Exercise requirements
Look through the entries below and extract exactly the lines from the one containing "Phase 2 : Organisation des campagnes" through the one containing "50–250 employés", ends included.
======== The records
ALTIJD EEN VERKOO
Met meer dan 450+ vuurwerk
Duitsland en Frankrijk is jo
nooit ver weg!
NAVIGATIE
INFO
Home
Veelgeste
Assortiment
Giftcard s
================
======== The records
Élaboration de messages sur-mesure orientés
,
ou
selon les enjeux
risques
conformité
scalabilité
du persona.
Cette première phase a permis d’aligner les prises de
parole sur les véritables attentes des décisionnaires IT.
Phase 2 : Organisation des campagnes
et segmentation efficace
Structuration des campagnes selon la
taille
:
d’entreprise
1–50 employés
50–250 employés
================
======== The records
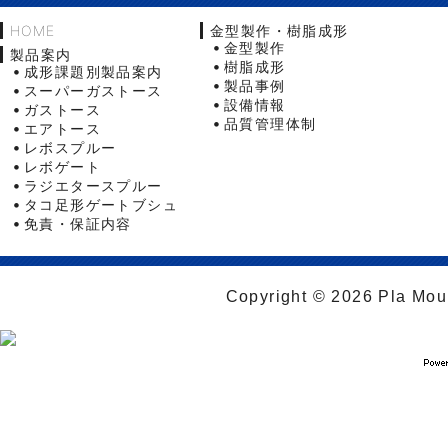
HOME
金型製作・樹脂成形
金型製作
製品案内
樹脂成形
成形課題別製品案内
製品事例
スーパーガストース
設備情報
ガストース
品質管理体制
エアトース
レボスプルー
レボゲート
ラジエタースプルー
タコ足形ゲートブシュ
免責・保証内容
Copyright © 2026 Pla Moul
================
Reply to the task
Phase 2 : Organisation des campagnes
et segmentation efficace
Structuration des campagnes selon la
taille
:
d’entreprise
1–50 employés
50–250 employés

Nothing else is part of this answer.